_Assignment:_
Your task is to retype every entry exactly while omitting the pictures.

_Data records:_
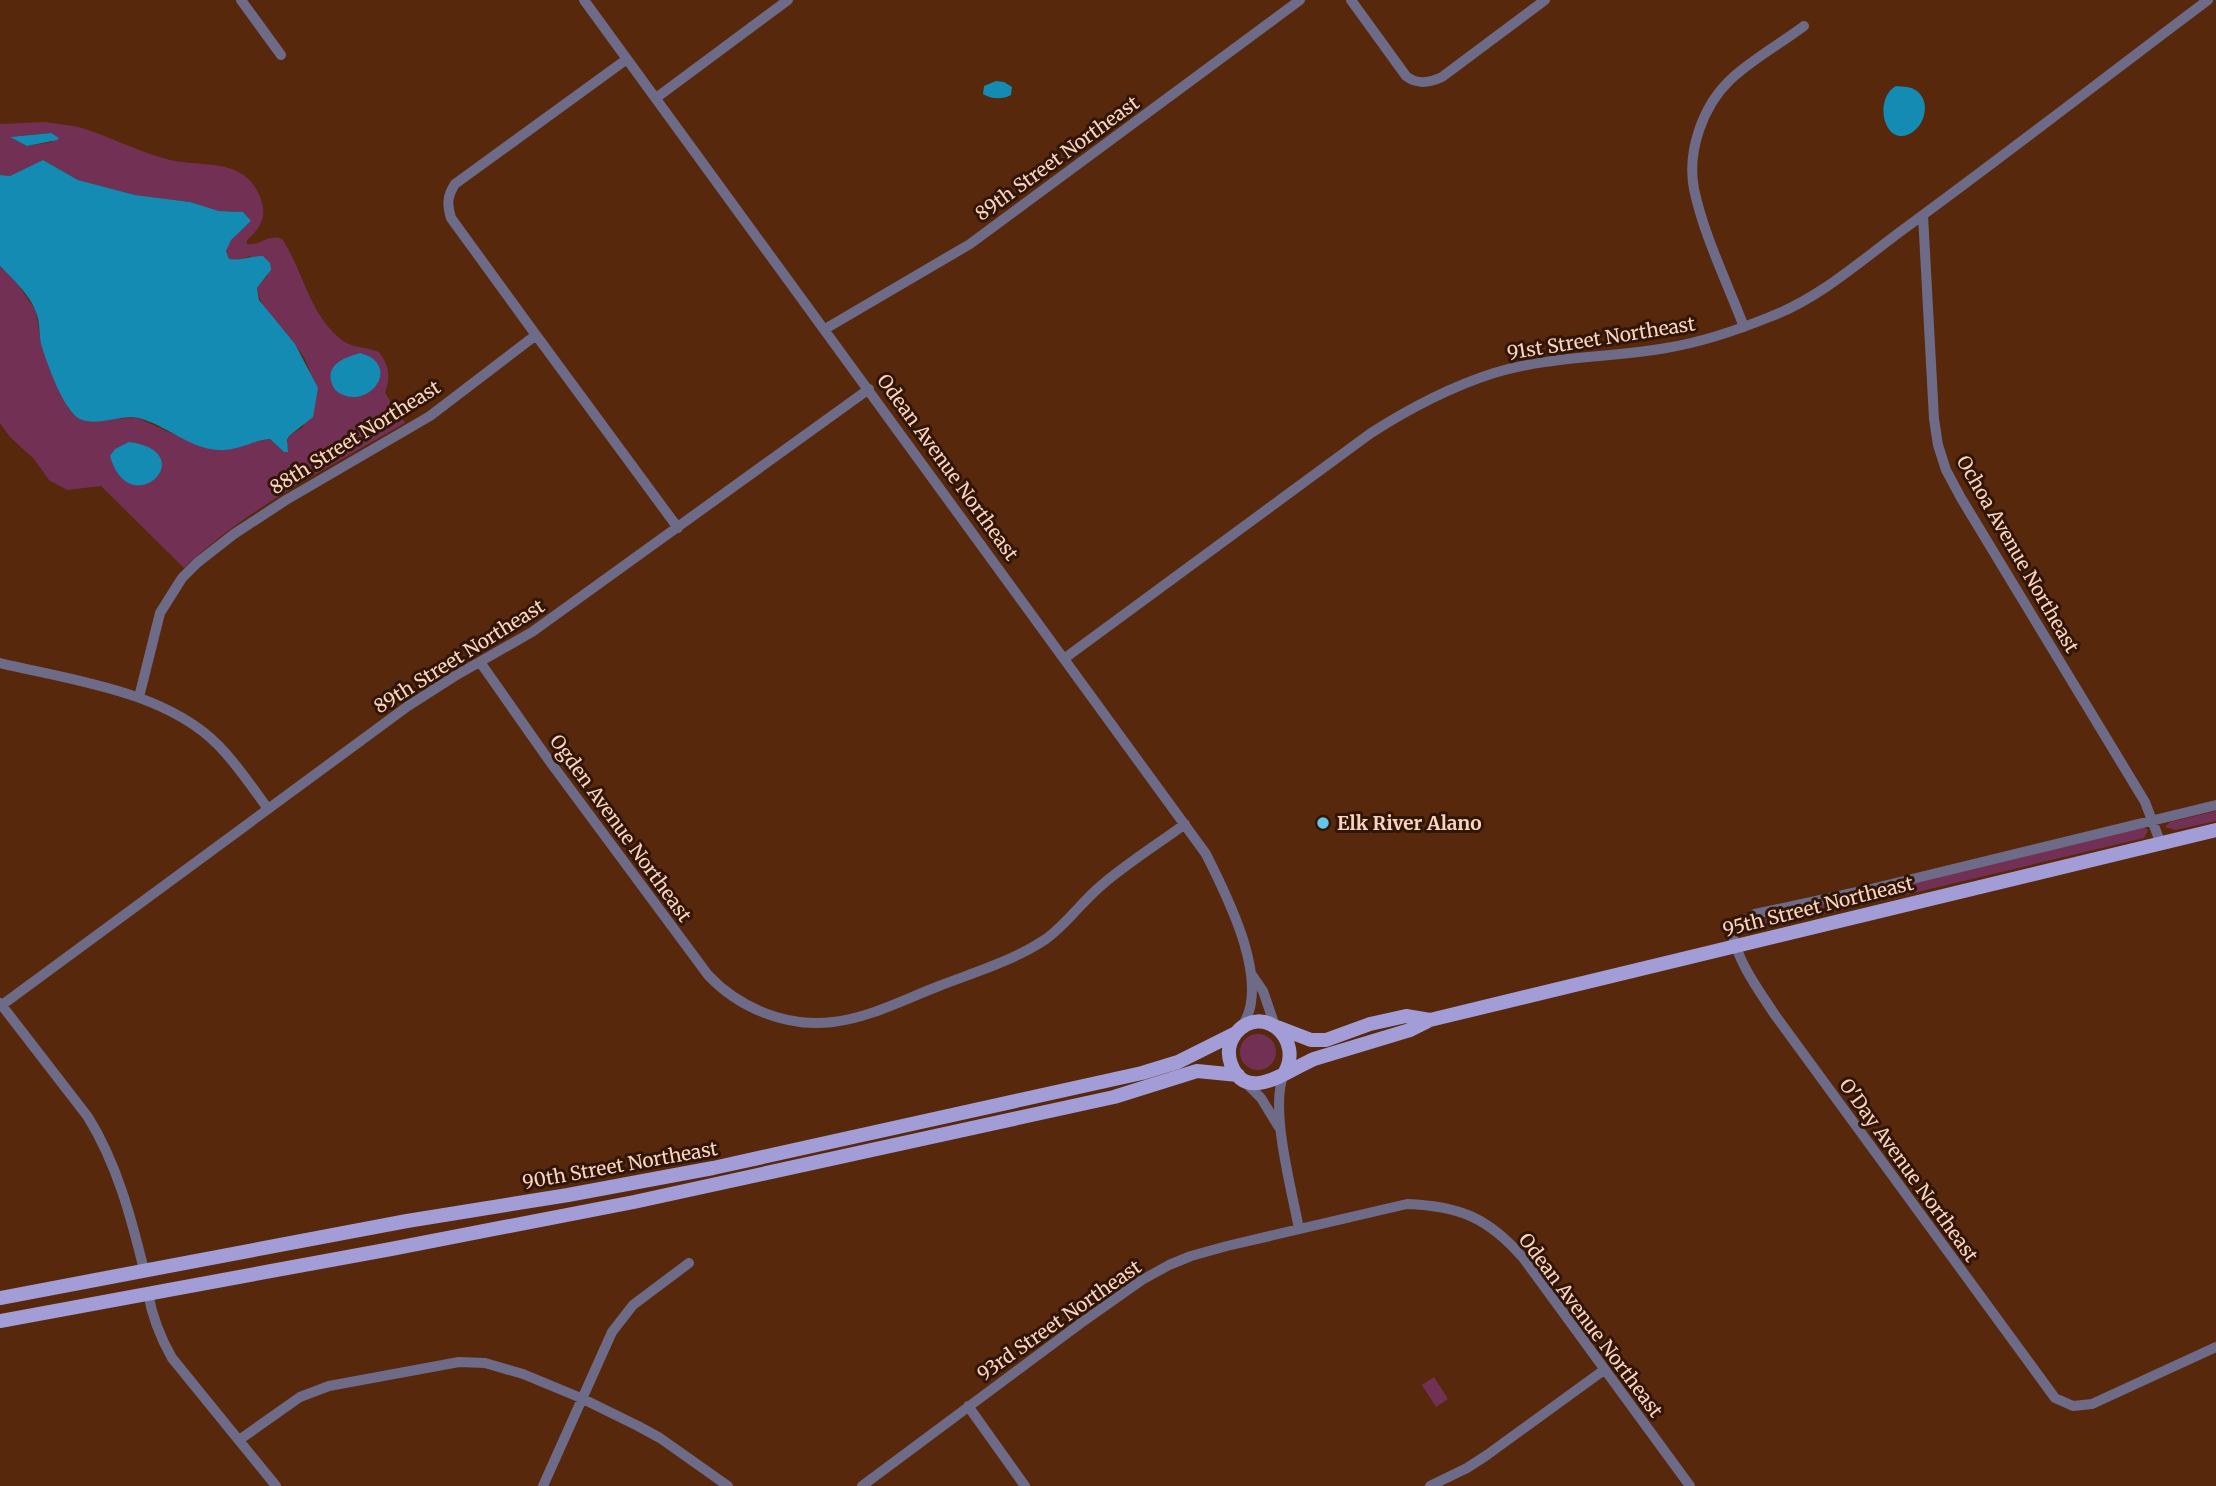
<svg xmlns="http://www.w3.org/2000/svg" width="2216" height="1486" font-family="Merriweather,serif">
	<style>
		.green { fill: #733055; fill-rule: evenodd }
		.water { fill: #148bb3 }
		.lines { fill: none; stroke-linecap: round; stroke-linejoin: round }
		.minor { stroke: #6d6b87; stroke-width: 10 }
		.major { stroke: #a29cd7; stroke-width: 14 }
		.poi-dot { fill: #64c5ee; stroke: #311607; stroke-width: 2.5 }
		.labels { text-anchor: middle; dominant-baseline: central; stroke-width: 6; stroke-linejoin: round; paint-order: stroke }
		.street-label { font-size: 19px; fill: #fad4c1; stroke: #311607 }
		.poi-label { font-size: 19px; font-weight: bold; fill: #fad4c1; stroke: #311607; text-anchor: start }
	</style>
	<rect width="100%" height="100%" fill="#57280b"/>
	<path class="green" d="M 45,122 C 57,124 71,125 82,128 C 110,137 135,150 163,158 C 200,170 248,153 262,203 C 267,219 258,230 247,240 L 247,244 C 260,246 269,233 282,239 C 304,272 309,315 343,341 C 353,348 368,347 379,352 C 389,366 391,376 385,393 L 405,423 C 330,467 248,507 184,568 L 101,486 L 67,490 L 49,480 L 34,459 L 10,437 L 0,423 L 0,266 L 15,280 L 36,311 L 41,343 L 68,408 L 95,422 L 105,419 L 138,418 L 191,442 L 250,443 L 270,439 L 284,452 L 289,436 L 303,427 C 305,413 313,384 310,372 C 301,339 262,321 257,288 L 268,275 L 250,256 L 238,261 L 229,259 L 226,251 L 230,240 L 251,221 L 234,211 L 219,211 L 190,202 L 135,195 L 78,180 L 43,160 L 10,176 L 0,175 L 0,124 ZM 51,133 L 52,142 L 27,146 L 10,137 Z
		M 2216,811 L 2216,821 L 2175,830 L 2165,827 L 2170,822 Z
		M 2144,827 L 2148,830 L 2144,838 L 1744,933 L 1745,930 L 1762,920 Z
		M1240 1052a18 18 0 1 1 36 0a18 18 0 1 1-36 0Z
		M 1434,1377 L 1448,1399 L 1436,1407 L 1422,1385 Z"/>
	<path class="water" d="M 996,81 L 1004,82 L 1012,87 L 1011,95 C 1002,100 991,99 983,94 L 984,86 Z
		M 1896,86 C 1903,87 1911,86 1917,91 C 1932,103 1924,129 1907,135 C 1883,143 1874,98 1896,86 Z
		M 51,133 L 59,138 L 57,140 L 27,146 L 10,137 Z
		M 43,160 L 78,180 L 135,195 L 190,202 L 219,211 L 243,212 L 251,221 L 231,240 L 226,251 L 229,259 C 241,261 251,256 263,256 L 270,263 L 271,270 L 257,288 L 259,300 L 295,344 L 318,388 L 313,417 L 289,436 L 287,440 L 288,452 L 284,452 L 270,439 C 254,440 240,450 223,450 C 192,451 168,426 139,418 C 120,414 98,427 80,419 C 63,410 47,363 41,344 C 39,334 40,322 36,312 C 30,295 12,278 0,266 L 0,175 L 10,176 Z
		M 360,353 C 402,364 371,409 341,394 C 335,391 333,387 331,381 C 327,363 347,357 360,353 Z
		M 129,442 C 204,452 130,525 110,456 L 115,449 Z"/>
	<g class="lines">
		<path class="minor" d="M 241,0 L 281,55
			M 584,0 L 1206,854 C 1227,896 1272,983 1242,1026
			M 1351,0 L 1406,76 C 1417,85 1429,83 1442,77 L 1545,0
			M 656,98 L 788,0
			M 1923,215 L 1934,419 L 1938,445 L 1946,470 L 1961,498 L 2145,802 L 2161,844
			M 1744,327 C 1727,282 1704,236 1694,189 C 1687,152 1702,107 1730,80 C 1751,60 1780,44 1804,26
			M 825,329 L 970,244 L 1300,0
			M 536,335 L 678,528
			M 1065,658 L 1371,433 C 1410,408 1450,387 1494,373 C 1550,356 1609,358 1666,348 C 1703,342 1738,330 1772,316 C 1822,297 1865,257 1908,226 C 2009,152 2108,75 2208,0
			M 480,662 L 548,759 L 708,975 C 739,1008 787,1028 833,1022 C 869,1018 905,999 939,986 C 975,972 1013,961 1046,939 C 1068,923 1082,901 1103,884 C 1129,862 1158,844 1185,824
			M 0,663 C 71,680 165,691 218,745 C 237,764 252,787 268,809
			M 139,697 L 160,613 L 182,578 L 197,563 L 234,534 L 286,500 L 430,416 L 536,335 L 451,218 C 447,205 447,196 455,184 L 627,59
			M 2216,805 L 1871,889 L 1755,914 L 1744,921 L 1732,933 C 1739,964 1758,989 1775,1015 L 2055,1398 L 2073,1406 L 2092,1404 L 2216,1347
			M 1252,975 L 1263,991 L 1275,1026
			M 0,1003 L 88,1117 C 117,1164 131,1217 144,1270
			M 2,1005 L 408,706 L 455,676 L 532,632 L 869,389
			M 1284,1074 C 1269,1107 1292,1191 1299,1229
			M 1244,1081 L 1261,1098 L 1280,1129
			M 148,1293 C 152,1316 160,1337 172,1358 L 276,1486
			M 968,1406 L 1025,1486
			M 239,1440 L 300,1397 L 329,1386 L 459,1362 L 485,1363 L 523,1374 L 581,1398 L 638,1426 L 660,1438 L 728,1486
			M 543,1486 L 612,1332 L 633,1305 L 689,1263
			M 862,1486 L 1081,1323 L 1142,1280 L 1169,1265 L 1191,1256 L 1227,1246 L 1407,1204 C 1460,1206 1489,1218 1524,1259 L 1690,1486
			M 1430,1486 L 1467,1468 L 1487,1455 L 1604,1370"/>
		<path class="major" d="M 1277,1027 L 1311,1040 L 1326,1040 L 1370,1024 L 1406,1016 L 1430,1020
			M 1284,1074 C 1305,1039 1262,1002 1236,1033 C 1229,1042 1227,1053 1231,1064 C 1246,1105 1290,1069 1314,1059 L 1410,1030 L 1430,1020 L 2216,830
			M 0,1298 L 407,1221 L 568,1195 L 713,1168 L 1142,1073 L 1178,1062 L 1236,1033
			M 0,1321 L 391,1249 L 634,1202 L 1114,1097 L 1197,1071 L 1238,1075"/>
	</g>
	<circle class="poi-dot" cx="1323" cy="823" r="7"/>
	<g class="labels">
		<g class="street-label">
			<text transform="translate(1057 158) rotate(-36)">89th Street Northeast</text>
			<text transform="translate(1601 338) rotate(-9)">91st Street Northeast</text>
			<text transform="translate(355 437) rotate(-32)">88th Street Northeast</text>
			<text transform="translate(948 467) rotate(54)">Odean Avenue Northeast</text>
			<text transform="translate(2018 554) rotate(60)">Ochoa Avenue Northeast</text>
			<text transform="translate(459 656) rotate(-32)">89th Street Northeast</text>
			<text transform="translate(621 828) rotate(54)">Ogden Avenue Northeast</text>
			<text transform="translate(1818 906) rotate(-14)">95th Street Northeast</text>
			<text transform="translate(620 1165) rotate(-10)">90th Street Northeast</text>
			<text transform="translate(1909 1170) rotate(54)">O'Day Avenue Northeast</text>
			<text transform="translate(1059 1320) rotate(-35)">93rd Street Northeast</text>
			<text transform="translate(1591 1325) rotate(53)">Odean Avenue Northeast</text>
		</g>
		<g class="poi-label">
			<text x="1337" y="823">Elk River Alano</text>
		</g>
	</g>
</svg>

_Solution to this exercise:_
<svg xmlns="http://www.w3.org/2000/svg" width="2216" height="1486" font-family="Merriweather,serif">
	<style>
		.green { fill: #733055; fill-rule: evenodd }
		.water { fill: #148bb3 }
		.lines { fill: none; stroke-linecap: round; stroke-linejoin: round }
		.minor { stroke: #6d6b87; stroke-width: 10 }
		.major { stroke: #a29cd7; stroke-width: 14 }
		.poi-dot { fill: #64c5ee; stroke: #311607; stroke-width: 2.5 }
		.labels { text-anchor: middle; dominant-baseline: central; stroke-width: 6; stroke-linejoin: round; paint-order: stroke }
		.street-label { font-size: 19px; fill: #fad4c1; stroke: #311607 }
		.poi-label { font-size: 19px; font-weight: bold; fill: #fad4c1; stroke: #311607; text-anchor: start }
	</style>
	<rect width="100%" height="100%" fill="#57280b"/>
	<path class="green" d="M 45,122 C 57,124 71,125 82,128 C 110,137 135,150 163,158 C 200,170 248,153 262,203 C 267,219 258,230 247,240 L 247,244 C 260,246 269,233 282,239 C 304,272 309,315 343,341 C 353,348 368,347 379,352 C 389,366 391,376 385,393 L 405,423 C 330,467 248,507 184,568 L 101,486 L 67,490 L 49,480 L 34,459 L 10,437 L 0,423 L 0,266 L 15,280 L 36,311 L 41,343 L 68,408 L 95,422 L 105,419 L 138,418 L 191,442 L 250,443 L 270,439 L 284,452 L 289,436 L 303,427 C 305,413 313,384 310,372 C 301,339 262,321 257,288 L 268,275 L 250,256 L 238,261 L 229,259 L 226,251 L 230,240 L 251,221 L 234,211 L 219,211 L 190,202 L 135,195 L 78,180 L 43,160 L 10,176 L 0,175 L 0,124 ZM 51,133 L 52,142 L 27,146 L 10,137 Z
		M 2216,811 L 2216,821 L 2175,830 L 2165,827 L 2170,822 Z
		M 2144,827 L 2148,830 L 2144,838 L 1744,933 L 1745,930 L 1762,920 Z
		M1240 1052a18 18 0 1 1 36 0a18 18 0 1 1-36 0Z
		M 1434,1377 L 1448,1399 L 1436,1407 L 1422,1385 Z"/>
	<path class="water" d="M 996,81 L 1004,82 L 1012,87 L 1011,95 C 1002,100 991,99 983,94 L 984,86 Z
		M 1896,86 C 1903,87 1911,86 1917,91 C 1932,103 1924,129 1907,135 C 1883,143 1874,98 1896,86 Z
		M 51,133 L 59,138 L 57,140 L 27,146 L 10,137 Z
		M 43,160 L 78,180 L 135,195 L 190,202 L 219,211 L 243,212 L 251,221 L 231,240 L 226,251 L 229,259 C 241,261 251,256 263,256 L 270,263 L 271,270 L 257,288 L 259,300 L 295,344 L 318,388 L 313,417 L 289,436 L 287,440 L 288,452 L 284,452 L 270,439 C 254,440 240,450 223,450 C 192,451 168,426 139,418 C 120,414 98,427 80,419 C 63,410 47,363 41,344 C 39,334 40,322 36,312 C 30,295 12,278 0,266 L 0,175 L 10,176 Z
		M 360,353 C 402,364 371,409 341,394 C 335,391 333,387 331,381 C 327,363 347,357 360,353 Z
		M 129,442 C 204,452 130,525 110,456 L 115,449 Z"/>
	<g class="lines">
		<path class="minor" d="M 241,0 L 281,55
			M 584,0 L 1206,854 C 1227,896 1272,983 1242,1026
			M 1351,0 L 1406,76 C 1417,85 1429,83 1442,77 L 1545,0
			M 656,98 L 788,0
			M 1923,215 L 1934,419 L 1938,445 L 1946,470 L 1961,498 L 2145,802 L 2161,844
			M 1744,327 C 1727,282 1704,236 1694,189 C 1687,152 1702,107 1730,80 C 1751,60 1780,44 1804,26
			M 825,329 L 970,244 L 1300,0
			M 536,335 L 678,528
			M 1065,658 L 1371,433 C 1410,408 1450,387 1494,373 C 1550,356 1609,358 1666,348 C 1703,342 1738,330 1772,316 C 1822,297 1865,257 1908,226 C 2009,152 2108,75 2208,0
			M 480,662 L 548,759 L 708,975 C 739,1008 787,1028 833,1022 C 869,1018 905,999 939,986 C 975,972 1013,961 1046,939 C 1068,923 1082,901 1103,884 C 1129,862 1158,844 1185,824
			M 0,663 C 71,680 165,691 218,745 C 237,764 252,787 268,809
			M 139,697 L 160,613 L 182,578 L 197,563 L 234,534 L 286,500 L 430,416 L 536,335 L 451,218 C 447,205 447,196 455,184 L 627,59
			M 2216,805 L 1871,889 L 1755,914 L 1744,921 L 1732,933 C 1739,964 1758,989 1775,1015 L 2055,1398 L 2073,1406 L 2092,1404 L 2216,1347
			M 1252,975 L 1263,991 L 1275,1026
			M 0,1003 L 88,1117 C 117,1164 131,1217 144,1270
			M 2,1005 L 408,706 L 455,676 L 532,632 L 869,389
			M 1284,1074 C 1269,1107 1292,1191 1299,1229
			M 1244,1081 L 1261,1098 L 1280,1129
			M 148,1293 C 152,1316 160,1337 172,1358 L 276,1486
			M 968,1406 L 1025,1486
			M 239,1440 L 300,1397 L 329,1386 L 459,1362 L 485,1363 L 523,1374 L 581,1398 L 638,1426 L 660,1438 L 728,1486
			M 543,1486 L 612,1332 L 633,1305 L 689,1263
			M 862,1486 L 1081,1323 L 1142,1280 L 1169,1265 L 1191,1256 L 1227,1246 L 1407,1204 C 1460,1206 1489,1218 1524,1259 L 1690,1486
			M 1430,1486 L 1467,1468 L 1487,1455 L 1604,1370"/>
		<path class="major" d="M 1277,1027 L 1311,1040 L 1326,1040 L 1370,1024 L 1406,1016 L 1430,1020
			M 1284,1074 C 1305,1039 1262,1002 1236,1033 C 1229,1042 1227,1053 1231,1064 C 1246,1105 1290,1069 1314,1059 L 1410,1030 L 1430,1020 L 2216,830
			M 0,1298 L 407,1221 L 568,1195 L 713,1168 L 1142,1073 L 1178,1062 L 1236,1033
			M 0,1321 L 391,1249 L 634,1202 L 1114,1097 L 1197,1071 L 1238,1075"/>
	</g>
	<circle class="poi-dot" cx="1323" cy="823" r="7"/>
	<g class="labels">
		<g class="street-label">
			<text transform="translate(1057 158) rotate(-36)">89th Street Northeast</text>
			<text transform="translate(1601 338) rotate(-9)">91st Street Northeast</text>
			<text transform="translate(355 437) rotate(-32)">88th Street Northeast</text>
			<text transform="translate(948 467) rotate(54)">Odean Avenue Northeast</text>
			<text transform="translate(2018 554) rotate(60)">Ochoa Avenue Northeast</text>
			<text transform="translate(459 656) rotate(-32)">89th Street Northeast</text>
			<text transform="translate(621 828) rotate(54)">Ogden Avenue Northeast</text>
			<text transform="translate(1818 906) rotate(-14)">95th Street Northeast</text>
			<text transform="translate(620 1165) rotate(-10)">90th Street Northeast</text>
			<text transform="translate(1909 1170) rotate(54)">O'Day Avenue Northeast</text>
			<text transform="translate(1059 1320) rotate(-35)">93rd Street Northeast</text>
			<text transform="translate(1591 1325) rotate(53)">Odean Avenue Northeast</text>
		</g>
		<g class="poi-label">
			<text x="1337" y="823">Elk River Alano</text>
		</g>
	</g>
</svg>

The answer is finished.